> **Work to complete**
With all images left out, restate the records below exactly as written.

> **Input**
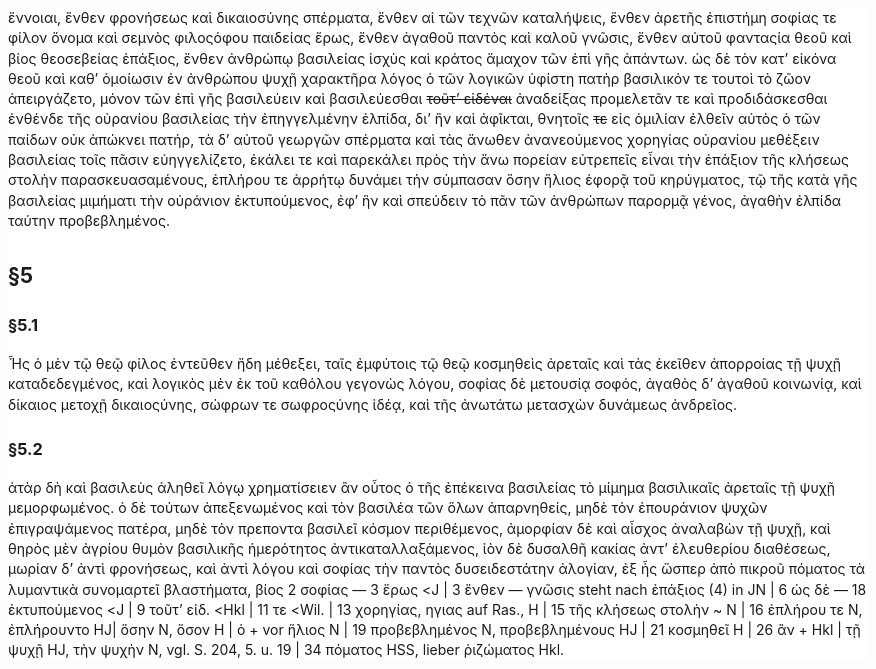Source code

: 
<pb n="v.1.p.203."/>
ἔννοιαι, ἔνθεν φρονήσεως καὶ δικαιοσύνης σπέρματα, ἔνθεν αἱ τῶν
τεχνῶν καταλήψεις, ἔνθεν ἀρετῆς ἐπιστήμη σοφίας τε φίλον ὄνομα
καὶ σεμνὸς φιλοςόφου παιδείας ἔρως, ἔνθεν ἀγαθοῦ παντὸς καὶ καλοῦ
γνῶσις, ἔνθεν αὐτοῦ φανταςία θεοῦ καὶ βίος θεοσεβείας ἐπάξιος,
<lb n="5"/> ἔνθεν ἀνθρώπῳ βασιλείας ἰσχὺς καὶ κράτος ἄμαχον τῶν ἐπὶ γῆς
ἁπάντων. ὡς δὲ τὸν κατ’ εἰκόνα θεοῦ καὶ καθ’ ὁμοίωσιν ἐν ἀνθρώπου
ψυχῇ χαρακτῆρα λόγος ὁ τῶν λογικῶν ὑφίστη πατὴρ βασιλικόν
τε τουτοὶ τὸ ζῶον ἀπειργάζετο, μόνον τῶν ἐπὶ γῆς βασιλεύειν
καὶ βασιλεύεσθαι <del>τοῦτ’ εἰδέναι</del> ἀναδείξας προμελετᾶν τε καὶ προδιδάσκεσθαι
<lb n="10"/> ἐνθένδε τῆς οὐρανίου βασιλείας τὴν ἐπηγγελμένην ἐλπίδα,
δι’ ἣν καὶ ἀφῖκται, θνητοῖς <del>τε</del> εἰς ὁμιλίαν ἐλθεῖν αὐτὸς ὁ τῶν παίδων
οὐκ ἀπώκνει πατήρ, τὰ δ’ αὐτοῦ γεωργῶν σπέρματα καὶ τὰς
ἄνωθεν ἀνανεούμενος χορηγίας οὐρανίου μεθέξειν βασιλείας τοῖς πᾶσιν
εὐηγγελίζετο, ἐκάλει τε καὶ παρεκάλει πρὸς τὴν ἄνω πορείαν
<lb n="15"/> εὐτρεπεῖς εἶναι τὴν ἐπάξιον τῆς κλήσεως στολὴν παρασκευασαμένους,
ἐπλήρου τε ἀρρήτῳ δυνάμει τὴν σύμπασαν ὅσην ἥλιος ἐφορᾷ
τοῦ κηρύγματος, τῷ τῆς κατὰ γῆς βασιλείας μιμήματι τὴν οὐράνιον
ἐκτυπούμενος, ἐφ’ ἣν καὶ σπεύδειν τὸ πᾶν τῶν ἀνθρώπων παρορμᾷ
γένος, ἀγαθὴν ἐλπίδα ταύτην προβεβλημένος.</p>
<lb n="20"/>  

## §5  

### §5.1  

<p>Ἧς ὁ μὲν τῷ θεῷ φίλος ἐντεῦθεν ἤδη μέθεξει, ταῖς ἐμφύτοις
τῷ θεῷ κοσμηθεὶς ἀρεταῖς καὶ τὰς ἐκεῖθεν ἀπορροίας τῇ ψυχῇ καταδεδεγμένος,
καὶ λογικὸς μὲν ἐκ τοῦ καθόλου γεγονὼς λόγου, σοφίας
δὲ μετουσίᾳ σοφός, ἀγαθὸς δ’ ἀγαθοῦ κοινωνίᾳ, καὶ δίκαιος μετοχῇ
δικαιοςύνης, σώφρων τε σωφροςύνης ἰδέᾳ, καὶ τῆς ἀνωτάτω μετασχὼν
<lb n="25"/> δυνάμεως ἀνδρεῖος.</p>  

### §5.2  

<p>ἀτὰρ δὴ καὶ βασιλεὺς ἀληθεῖ λόγῳ χρηματίσειεν
<add>ἂν</add> οὗτος ὁ τῆς ἐπέκεινα βασιλείας τὸ μίμημα βασιλικαῖς ἀρεταῖς τῇ
ψυχῇ μεμορφωμένος. ὁ δὲ τούτων ἀπεξενωμένος καὶ τὸν βασιλέα
τῶν ὅλων ἀπαρνηθείς, μηδὲ τὸν ἐπουράνιον ψυχῶν ἐπιγραψάμενος
πατέρα, μηδὲ τὸν πρεποντα βασιλεῖ κόσμον περιθέμενος, ἀμορφίαν
<lb n="30"/> δὲ καὶ αἶσχος ἀναλαβὼν τῇ ψυχῇ, καὶ θηρὸς μὲν ἀγρίου θυμὸν
βασιλικῆς ἡμερότητος ἀντικαταλλαξάμενος, ἰὸν δὲ δυσαλθῆ κακίας
ἀντ’ ἐλευθερίου διαθέσεως, μωρίαν δ’ ἀντὶ φρονήσεως, καὶ ἀντὶ
λόγου καὶ σοφίας τὴν παντὸς δυσειδεστάτην ἀλογίαν, ἐξ ἧς ὥσπερ
ἀπὸ πικροῦ πόματος τὰ λυμαντικὰ συνομαρτεῖ βλαστήματα, βίος
<note type="footnote">2 σοφίας — 3 ἔρως &lt;J | 3 ἔνθεν — γνῶσις steht nach ἐπάξιος (4) in
JN | 6 ὡς δὲ — 18 ἐκτυπούμενος &lt;J | 9 τοῦτ’ εἰδ. &lt;Hkl | 11 τε &lt;Wil. | 13 χορηγίας,
ηγιας auf Ras., H | 15 τῆς κλήσεως στολὴν ~ N | 16 ἐπλήρου τε N, ἐπλήρουντο
HJ| ὅσην N, ὅσον H | ὁ + vor ἥλιος N | 19 προβεβλημένος N, προβεβλημένους
HJ | 21 κοσμηθεῖ H | 26 ἂν + Hkl | τῇ ψυχῇ HJ, τὴν ψυχὴν N, vgl. S.
204, 5. u. 19 | 34 πόματος HSS, lieber ῥιζώματος Hkl.</note>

> **Exercise output**
Source code

: 
<pb n="v.1.p.203."/>
ἔννοιαι, ἔνθεν φρονήσεως καὶ δικαιοσύνης σπέρματα, ἔνθεν αἱ τῶν
τεχνῶν καταλήψεις, ἔνθεν ἀρετῆς ἐπιστήμη σοφίας τε φίλον ὄνομα
καὶ σεμνὸς φιλοςόφου παιδείας ἔρως, ἔνθεν ἀγαθοῦ παντὸς καὶ καλοῦ
γνῶσις, ἔνθεν αὐτοῦ φανταςία θεοῦ καὶ βίος θεοσεβείας ἐπάξιος,
<lb n="5"/> ἔνθεν ἀνθρώπῳ βασιλείας ἰσχὺς καὶ κράτος ἄμαχον τῶν ἐπὶ γῆς
ἁπάντων. ὡς δὲ τὸν κατ’ εἰκόνα θεοῦ καὶ καθ’ ὁμοίωσιν ἐν ἀνθρώπου
ψυχῇ χαρακτῆρα λόγος ὁ τῶν λογικῶν ὑφίστη πατὴρ βασιλικόν
τε τουτοὶ τὸ ζῶον ἀπειργάζετο, μόνον τῶν ἐπὶ γῆς βασιλεύειν
καὶ βασιλεύεσθαι <del>τοῦτ’ εἰδέναι</del> ἀναδείξας προμελετᾶν τε καὶ προδιδάσκεσθαι
<lb n="10"/> ἐνθένδε τῆς οὐρανίου βασιλείας τὴν ἐπηγγελμένην ἐλπίδα,
δι’ ἣν καὶ ἀφῖκται, θνητοῖς <del>τε</del> εἰς ὁμιλίαν ἐλθεῖν αὐτὸς ὁ τῶν παίδων
οὐκ ἀπώκνει πατήρ, τὰ δ’ αὐτοῦ γεωργῶν σπέρματα καὶ τὰς
ἄνωθεν ἀνανεούμενος χορηγίας οὐρανίου μεθέξειν βασιλείας τοῖς πᾶσιν
εὐηγγελίζετο, ἐκάλει τε καὶ παρεκάλει πρὸς τὴν ἄνω πορείαν
<lb n="15"/> εὐτρεπεῖς εἶναι τὴν ἐπάξιον τῆς κλήσεως στολὴν παρασκευασαμένους,
ἐπλήρου τε ἀρρήτῳ δυνάμει τὴν σύμπασαν ὅσην ἥλιος ἐφορᾷ
τοῦ κηρύγματος, τῷ τῆς κατὰ γῆς βασιλείας μιμήματι τὴν οὐράνιον
ἐκτυπούμενος, ἐφ’ ἣν καὶ σπεύδειν τὸ πᾶν τῶν ἀνθρώπων παρορμᾷ
γένος, ἀγαθὴν ἐλπίδα ταύτην προβεβλημένος.</p>
<lb n="20"/>  

## §5  

### §5.1  

<p>Ἧς ὁ μὲν τῷ θεῷ φίλος ἐντεῦθεν ἤδη μέθεξει, ταῖς ἐμφύτοις
τῷ θεῷ κοσμηθεὶς ἀρεταῖς καὶ τὰς ἐκεῖθεν ἀπορροίας τῇ ψυχῇ καταδεδεγμένος,
καὶ λογικὸς μὲν ἐκ τοῦ καθόλου γεγονὼς λόγου, σοφίας
δὲ μετουσίᾳ σοφός, ἀγαθὸς δ’ ἀγαθοῦ κοινωνίᾳ, καὶ δίκαιος μετοχῇ
δικαιοςύνης, σώφρων τε σωφροςύνης ἰδέᾳ, καὶ τῆς ἀνωτάτω μετασχὼν
<lb n="25"/> δυνάμεως ἀνδρεῖος.</p>  

### §5.2  

<p>ἀτὰρ δὴ καὶ βασιλεὺς ἀληθεῖ λόγῳ χρηματίσειεν
<add>ἂν</add> οὗτος ὁ τῆς ἐπέκεινα βασιλείας τὸ μίμημα βασιλικαῖς ἀρεταῖς τῇ
ψυχῇ μεμορφωμένος. ὁ δὲ τούτων ἀπεξενωμένος καὶ τὸν βασιλέα
τῶν ὅλων ἀπαρνηθείς, μηδὲ τὸν ἐπουράνιον ψυχῶν ἐπιγραψάμενος
πατέρα, μηδὲ τὸν πρεποντα βασιλεῖ κόσμον περιθέμενος, ἀμορφίαν
<lb n="30"/> δὲ καὶ αἶσχος ἀναλαβὼν τῇ ψυχῇ, καὶ θηρὸς μὲν ἀγρίου θυμὸν
βασιλικῆς ἡμερότητος ἀντικαταλλαξάμενος, ἰὸν δὲ δυσαλθῆ κακίας
ἀντ’ ἐλευθερίου διαθέσεως, μωρίαν δ’ ἀντὶ φρονήσεως, καὶ ἀντὶ
λόγου καὶ σοφίας τὴν παντὸς δυσειδεστάτην ἀλογίαν, ἐξ ἧς ὥσπερ
ἀπὸ πικροῦ πόματος τὰ λυμαντικὰ συνομαρτεῖ βλαστήματα, βίος
<note type="footnote">2 σοφίας — 3 ἔρως &lt;J | 3 ἔνθεν — γνῶσις steht nach ἐπάξιος (4) in
JN | 6 ὡς δὲ — 18 ἐκτυπούμενος &lt;J | 9 τοῦτ’ εἰδ. &lt;Hkl | 11 τε &lt;Wil. | 13 χορηγίας,
ηγιας auf Ras., H | 15 τῆς κλήσεως στολὴν ~ N | 16 ἐπλήρου τε N, ἐπλήρουντο
HJ| ὅσην N, ὅσον H | ὁ + vor ἥλιος N | 19 προβεβλημένος N, προβεβλημένους
HJ | 21 κοσμηθεῖ H | 26 ἂν + Hkl | τῇ ψυχῇ HJ, τὴν ψυχὴν N, vgl. S.
204, 5. u. 19 | 34 πόματος HSS, lieber ῥιζώματος Hkl.</note>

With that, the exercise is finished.